[ABOUT THIS EXERCISE] Please render the lines of the material between the line containing "Serverless 框架应该是什么样子？** 我觉得需要满足两个要求。" and the line containing "## Serverless Now", inclusive, as a Markdown table, leaving out blank lines. Put a running row number in a column named No. and each line in a column named Line.

[RECORDS FOR PROCESSING]

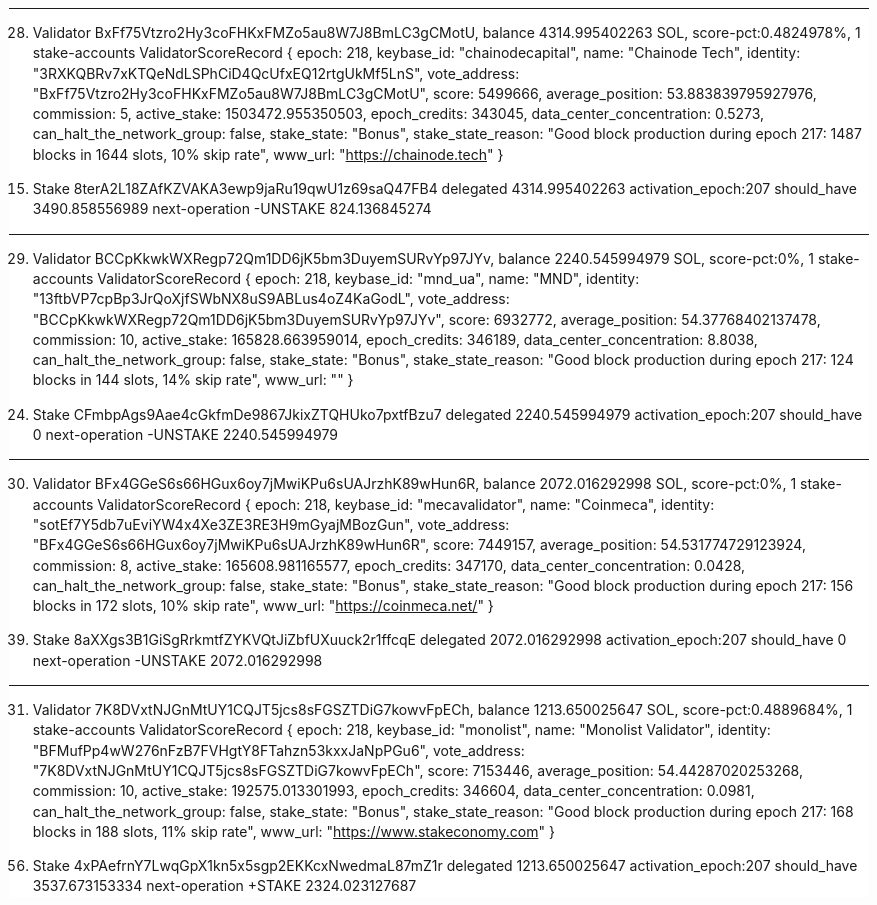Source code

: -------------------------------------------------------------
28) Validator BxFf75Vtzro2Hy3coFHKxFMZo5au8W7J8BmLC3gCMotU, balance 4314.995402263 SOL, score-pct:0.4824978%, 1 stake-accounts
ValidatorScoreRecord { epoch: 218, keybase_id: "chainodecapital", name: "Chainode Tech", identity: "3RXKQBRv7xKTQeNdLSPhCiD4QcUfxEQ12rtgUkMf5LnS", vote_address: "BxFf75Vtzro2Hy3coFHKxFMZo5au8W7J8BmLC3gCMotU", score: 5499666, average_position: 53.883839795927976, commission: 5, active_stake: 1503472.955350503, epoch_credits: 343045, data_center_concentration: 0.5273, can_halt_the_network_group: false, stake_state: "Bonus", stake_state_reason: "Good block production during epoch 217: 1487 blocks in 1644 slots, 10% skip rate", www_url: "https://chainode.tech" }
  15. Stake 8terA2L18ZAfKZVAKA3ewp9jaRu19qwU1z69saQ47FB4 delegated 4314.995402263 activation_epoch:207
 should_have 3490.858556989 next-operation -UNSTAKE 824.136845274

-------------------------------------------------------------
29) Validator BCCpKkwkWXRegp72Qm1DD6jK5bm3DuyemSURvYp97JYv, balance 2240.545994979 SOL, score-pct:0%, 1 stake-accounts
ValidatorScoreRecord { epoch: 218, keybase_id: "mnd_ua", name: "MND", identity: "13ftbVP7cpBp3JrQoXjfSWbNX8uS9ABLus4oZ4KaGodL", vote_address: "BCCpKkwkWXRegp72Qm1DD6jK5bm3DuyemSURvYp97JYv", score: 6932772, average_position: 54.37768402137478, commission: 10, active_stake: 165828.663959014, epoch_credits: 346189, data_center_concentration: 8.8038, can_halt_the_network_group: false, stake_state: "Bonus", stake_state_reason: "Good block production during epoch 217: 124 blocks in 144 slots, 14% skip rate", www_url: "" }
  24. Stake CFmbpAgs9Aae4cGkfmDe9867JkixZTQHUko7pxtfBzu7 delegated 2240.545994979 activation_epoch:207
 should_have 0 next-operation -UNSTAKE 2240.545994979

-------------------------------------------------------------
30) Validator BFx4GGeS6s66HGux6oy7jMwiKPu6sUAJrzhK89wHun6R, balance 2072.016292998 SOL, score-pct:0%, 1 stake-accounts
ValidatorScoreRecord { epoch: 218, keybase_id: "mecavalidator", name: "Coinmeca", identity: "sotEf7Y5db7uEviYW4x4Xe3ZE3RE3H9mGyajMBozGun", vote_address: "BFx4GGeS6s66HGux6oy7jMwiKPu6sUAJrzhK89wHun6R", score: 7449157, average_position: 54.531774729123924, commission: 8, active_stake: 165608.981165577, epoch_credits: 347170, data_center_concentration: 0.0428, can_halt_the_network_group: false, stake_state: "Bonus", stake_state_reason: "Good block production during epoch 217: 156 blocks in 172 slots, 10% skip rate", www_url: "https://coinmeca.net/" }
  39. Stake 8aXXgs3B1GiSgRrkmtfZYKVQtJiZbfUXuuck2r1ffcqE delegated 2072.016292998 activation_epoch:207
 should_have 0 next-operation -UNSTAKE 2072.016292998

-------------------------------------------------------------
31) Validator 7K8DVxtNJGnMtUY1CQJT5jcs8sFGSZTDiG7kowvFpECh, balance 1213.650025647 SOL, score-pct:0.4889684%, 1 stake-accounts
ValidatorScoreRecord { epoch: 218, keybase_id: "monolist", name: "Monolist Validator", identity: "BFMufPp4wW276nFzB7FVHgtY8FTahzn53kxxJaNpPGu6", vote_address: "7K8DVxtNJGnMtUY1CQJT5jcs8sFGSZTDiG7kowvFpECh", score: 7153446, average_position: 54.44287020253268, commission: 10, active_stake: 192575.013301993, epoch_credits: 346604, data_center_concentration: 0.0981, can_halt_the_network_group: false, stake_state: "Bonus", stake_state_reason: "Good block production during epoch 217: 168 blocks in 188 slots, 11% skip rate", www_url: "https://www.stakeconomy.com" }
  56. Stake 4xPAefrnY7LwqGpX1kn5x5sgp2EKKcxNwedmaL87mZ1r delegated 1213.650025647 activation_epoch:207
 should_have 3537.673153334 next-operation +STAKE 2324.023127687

==

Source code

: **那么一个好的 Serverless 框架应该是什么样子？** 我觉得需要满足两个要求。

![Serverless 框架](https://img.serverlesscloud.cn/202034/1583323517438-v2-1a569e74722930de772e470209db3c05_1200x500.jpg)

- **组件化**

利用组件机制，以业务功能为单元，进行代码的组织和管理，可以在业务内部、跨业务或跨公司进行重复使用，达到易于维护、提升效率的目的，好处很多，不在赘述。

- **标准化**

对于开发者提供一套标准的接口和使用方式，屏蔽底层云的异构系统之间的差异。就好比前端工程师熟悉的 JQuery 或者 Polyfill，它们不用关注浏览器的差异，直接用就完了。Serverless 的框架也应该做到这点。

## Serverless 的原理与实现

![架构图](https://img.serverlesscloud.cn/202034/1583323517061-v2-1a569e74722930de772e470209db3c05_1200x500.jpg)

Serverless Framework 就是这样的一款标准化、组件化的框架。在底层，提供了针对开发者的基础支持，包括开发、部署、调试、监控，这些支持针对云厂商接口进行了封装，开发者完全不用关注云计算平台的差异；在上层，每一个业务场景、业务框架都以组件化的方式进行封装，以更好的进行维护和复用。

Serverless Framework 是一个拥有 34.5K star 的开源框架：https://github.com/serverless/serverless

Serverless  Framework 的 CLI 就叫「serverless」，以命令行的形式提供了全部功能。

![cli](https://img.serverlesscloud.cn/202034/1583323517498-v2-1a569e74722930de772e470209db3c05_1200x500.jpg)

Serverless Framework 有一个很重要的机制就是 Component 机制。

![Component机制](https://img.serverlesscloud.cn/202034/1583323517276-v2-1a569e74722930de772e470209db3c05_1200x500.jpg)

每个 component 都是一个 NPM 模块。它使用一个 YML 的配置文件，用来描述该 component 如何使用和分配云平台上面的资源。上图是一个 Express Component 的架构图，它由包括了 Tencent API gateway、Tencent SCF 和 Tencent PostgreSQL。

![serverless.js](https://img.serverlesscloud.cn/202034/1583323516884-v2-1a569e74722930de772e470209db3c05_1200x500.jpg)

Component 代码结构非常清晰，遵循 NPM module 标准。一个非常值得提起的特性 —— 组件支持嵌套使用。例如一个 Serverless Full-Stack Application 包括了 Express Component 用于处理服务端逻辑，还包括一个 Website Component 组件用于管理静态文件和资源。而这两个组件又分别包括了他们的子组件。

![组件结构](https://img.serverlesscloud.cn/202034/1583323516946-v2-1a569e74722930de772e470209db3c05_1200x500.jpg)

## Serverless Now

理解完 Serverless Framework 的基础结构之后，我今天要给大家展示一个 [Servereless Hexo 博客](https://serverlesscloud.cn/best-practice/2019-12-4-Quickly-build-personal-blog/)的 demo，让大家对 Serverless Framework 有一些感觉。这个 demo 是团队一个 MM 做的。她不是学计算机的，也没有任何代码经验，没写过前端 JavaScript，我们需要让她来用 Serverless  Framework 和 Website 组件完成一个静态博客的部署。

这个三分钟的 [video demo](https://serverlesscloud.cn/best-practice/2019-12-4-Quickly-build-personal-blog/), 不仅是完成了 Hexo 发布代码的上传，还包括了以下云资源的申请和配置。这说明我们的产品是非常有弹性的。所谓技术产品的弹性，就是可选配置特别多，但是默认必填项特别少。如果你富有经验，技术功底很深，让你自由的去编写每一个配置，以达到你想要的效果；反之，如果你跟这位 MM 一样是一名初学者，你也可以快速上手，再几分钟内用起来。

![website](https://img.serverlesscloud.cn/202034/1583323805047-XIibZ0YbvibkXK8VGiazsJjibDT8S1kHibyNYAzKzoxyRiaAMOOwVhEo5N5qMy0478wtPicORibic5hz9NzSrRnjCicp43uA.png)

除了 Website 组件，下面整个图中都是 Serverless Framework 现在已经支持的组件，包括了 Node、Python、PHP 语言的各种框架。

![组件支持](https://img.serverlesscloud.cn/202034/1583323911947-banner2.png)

* * *

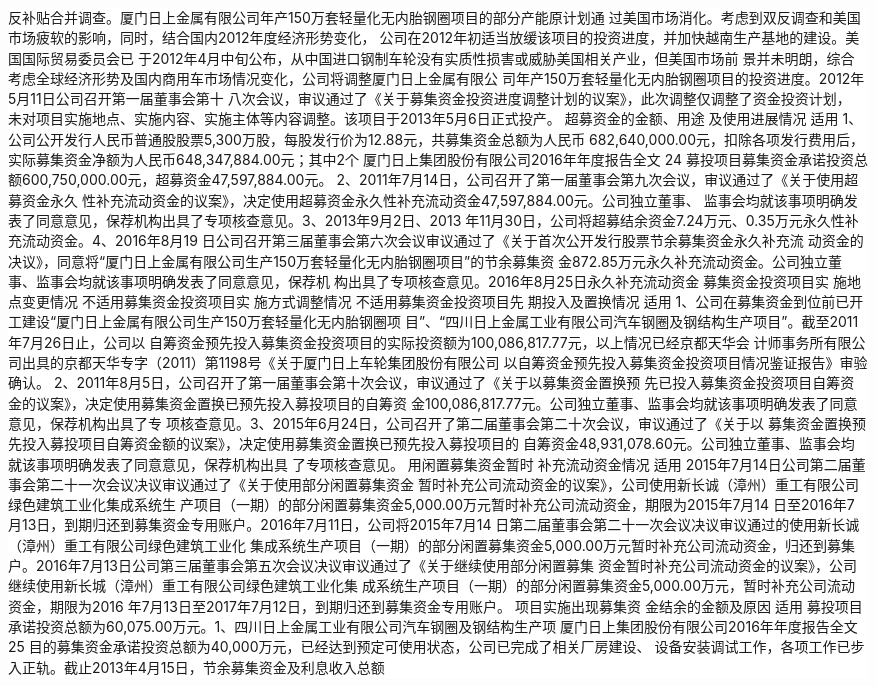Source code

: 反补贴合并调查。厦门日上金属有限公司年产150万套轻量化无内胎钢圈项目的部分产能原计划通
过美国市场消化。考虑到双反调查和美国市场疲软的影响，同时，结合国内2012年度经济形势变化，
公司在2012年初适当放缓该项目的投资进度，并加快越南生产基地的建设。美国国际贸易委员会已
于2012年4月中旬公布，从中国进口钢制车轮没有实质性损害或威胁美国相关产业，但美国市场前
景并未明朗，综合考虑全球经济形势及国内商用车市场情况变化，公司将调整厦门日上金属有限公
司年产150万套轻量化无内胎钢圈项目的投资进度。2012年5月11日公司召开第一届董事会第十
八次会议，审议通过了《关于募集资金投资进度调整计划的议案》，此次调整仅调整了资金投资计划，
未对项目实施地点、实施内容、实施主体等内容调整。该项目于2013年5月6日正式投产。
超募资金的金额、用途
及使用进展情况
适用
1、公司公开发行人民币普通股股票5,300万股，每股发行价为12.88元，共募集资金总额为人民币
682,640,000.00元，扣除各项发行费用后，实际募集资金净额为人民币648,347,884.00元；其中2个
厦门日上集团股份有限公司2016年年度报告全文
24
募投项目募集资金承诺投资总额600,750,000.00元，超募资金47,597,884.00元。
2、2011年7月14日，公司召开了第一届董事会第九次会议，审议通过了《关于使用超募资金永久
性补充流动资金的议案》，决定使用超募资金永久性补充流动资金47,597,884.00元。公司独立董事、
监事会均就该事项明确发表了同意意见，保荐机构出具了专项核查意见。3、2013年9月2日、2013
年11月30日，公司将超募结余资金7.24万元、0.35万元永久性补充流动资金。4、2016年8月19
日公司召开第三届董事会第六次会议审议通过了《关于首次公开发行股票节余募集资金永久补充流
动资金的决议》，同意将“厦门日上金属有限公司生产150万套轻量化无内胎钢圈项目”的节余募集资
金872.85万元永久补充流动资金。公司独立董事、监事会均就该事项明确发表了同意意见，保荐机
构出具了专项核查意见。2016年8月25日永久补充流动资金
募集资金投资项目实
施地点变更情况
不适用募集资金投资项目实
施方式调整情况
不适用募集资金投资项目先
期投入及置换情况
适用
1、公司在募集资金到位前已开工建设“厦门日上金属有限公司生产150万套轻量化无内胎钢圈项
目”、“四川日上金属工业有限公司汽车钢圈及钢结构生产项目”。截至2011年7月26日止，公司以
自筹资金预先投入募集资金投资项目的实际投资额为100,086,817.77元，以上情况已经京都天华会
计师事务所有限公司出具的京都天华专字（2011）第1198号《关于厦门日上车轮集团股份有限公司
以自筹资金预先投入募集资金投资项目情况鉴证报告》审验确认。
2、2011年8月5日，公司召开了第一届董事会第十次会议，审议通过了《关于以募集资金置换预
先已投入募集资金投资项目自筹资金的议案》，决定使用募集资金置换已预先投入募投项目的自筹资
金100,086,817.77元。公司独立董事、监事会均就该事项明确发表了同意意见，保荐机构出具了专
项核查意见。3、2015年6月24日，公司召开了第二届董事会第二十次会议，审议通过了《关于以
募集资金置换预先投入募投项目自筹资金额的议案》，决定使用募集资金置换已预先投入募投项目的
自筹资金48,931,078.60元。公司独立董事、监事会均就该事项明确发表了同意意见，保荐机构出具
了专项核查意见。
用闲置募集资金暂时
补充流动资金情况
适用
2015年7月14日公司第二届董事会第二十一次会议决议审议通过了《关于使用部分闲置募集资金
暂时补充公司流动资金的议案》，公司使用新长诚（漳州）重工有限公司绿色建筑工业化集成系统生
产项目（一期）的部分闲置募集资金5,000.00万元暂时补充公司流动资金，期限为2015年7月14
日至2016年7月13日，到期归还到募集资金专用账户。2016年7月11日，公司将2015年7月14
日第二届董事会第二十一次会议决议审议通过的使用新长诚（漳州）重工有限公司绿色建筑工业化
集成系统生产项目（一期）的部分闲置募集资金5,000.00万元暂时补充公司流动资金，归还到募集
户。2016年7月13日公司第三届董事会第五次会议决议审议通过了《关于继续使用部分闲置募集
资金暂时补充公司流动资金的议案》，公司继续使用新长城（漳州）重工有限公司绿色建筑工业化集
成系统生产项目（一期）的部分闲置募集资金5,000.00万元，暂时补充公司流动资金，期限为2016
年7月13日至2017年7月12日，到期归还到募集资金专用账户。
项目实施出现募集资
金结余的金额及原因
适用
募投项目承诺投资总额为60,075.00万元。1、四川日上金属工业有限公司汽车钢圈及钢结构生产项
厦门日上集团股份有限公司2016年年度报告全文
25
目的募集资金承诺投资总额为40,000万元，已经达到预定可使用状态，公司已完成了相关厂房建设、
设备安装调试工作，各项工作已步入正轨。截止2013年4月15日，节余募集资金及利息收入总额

[PROBLEM SOLUTION]
| No. | Line |
|---|---|
| 1 | : **那么一个好的 Serverless 框架应该是什么样子？** 我觉得需要满足两个要求。 |
| 2 | ![Serverless 框架](https://img.serverlesscloud.cn/202034/1583323517438-v2-1a569e74722930de772e470209db3c05_1200x500.jpg) |
| 3 | - **组件化** |
| 4 | 利用组件机制，以业务功能为单元，进行代码的组织和管理，可以在业务内部、跨业务或跨公司进行重复使用，达到易于维护、提升效率的目的，好处很多，不在赘述。 |
| 5 | - **标准化** |
| 6 | 对于开发者提供一套标准的接口和使用方式，屏蔽底层云的异构系统之间的差异。就好比前端工程师熟悉的 JQuery 或者 Polyfill，它们不用关注浏览器的差异，直接用就完了。Serverless 的框架也应该做到这点。 |
| 7 | ## Serverless 的原理与实现 |
| 8 | ![架构图](https://img.serverlesscloud.cn/202034/1583323517061-v2-1a569e74722930de772e470209db3c05_1200x500.jpg) |
| 9 | Serverless Framework 就是这样的一款标准化、组件化的框架。在底层，提供了针对开发者的基础支持，包括开发、部署、调试、监控，这些支持针对云厂商接口进行了封装，开发者完全不用关注云计算平台的差异；在上层，每一个业务场景、业务框架都以组件化的方式进行封装，以更好的进行维护和复用。 |
| 10 | Serverless Framework 是一个拥有 34.5K star 的开源框架：https://github.com/serverless/serverless |
| 11 | Serverless  Framework 的 CLI 就叫「serverless」，以命令行的形式提供了全部功能。 |
| 12 | ![cli](https://img.serverlesscloud.cn/202034/1583323517498-v2-1a569e74722930de772e470209db3c05_1200x500.jpg) |
| 13 | Serverless Framework 有一个很重要的机制就是 Component 机制。 |
| 14 | ![Component机制](https://img.serverlesscloud.cn/202034/1583323517276-v2-1a569e74722930de772e470209db3c05_1200x500.jpg) |
| 15 | 每个 component 都是一个 NPM 模块。它使用一个 YML 的配置文件，用来描述该 component 如何使用和分配云平台上面的资源。上图是一个 Express Component 的架构图，它由包括了 Tencent API gateway、Tencent SCF 和 Tencent PostgreSQL。 |
| 16 | ![serverless.js](https://img.serverlesscloud.cn/202034/1583323516884-v2-1a569e74722930de772e470209db3c05_1200x500.jpg) |
| 17 | Component 代码结构非常清晰，遵循 NPM module 标准。一个非常值得提起的特性 —— 组件支持嵌套使用。例如一个 Serverless Full-Stack Application 包括了 Express Component 用于处理服务端逻辑，还包括一个 Website Component 组件用于管理静态文件和资源。而这两个组件又分别包括了他们的子组件。 |
| 18 | ![组件结构](https://img.serverlesscloud.cn/202034/1583323516946-v2-1a569e74722930de772e470209db3c05_1200x500.jpg) |
| 19 | ## Serverless Now |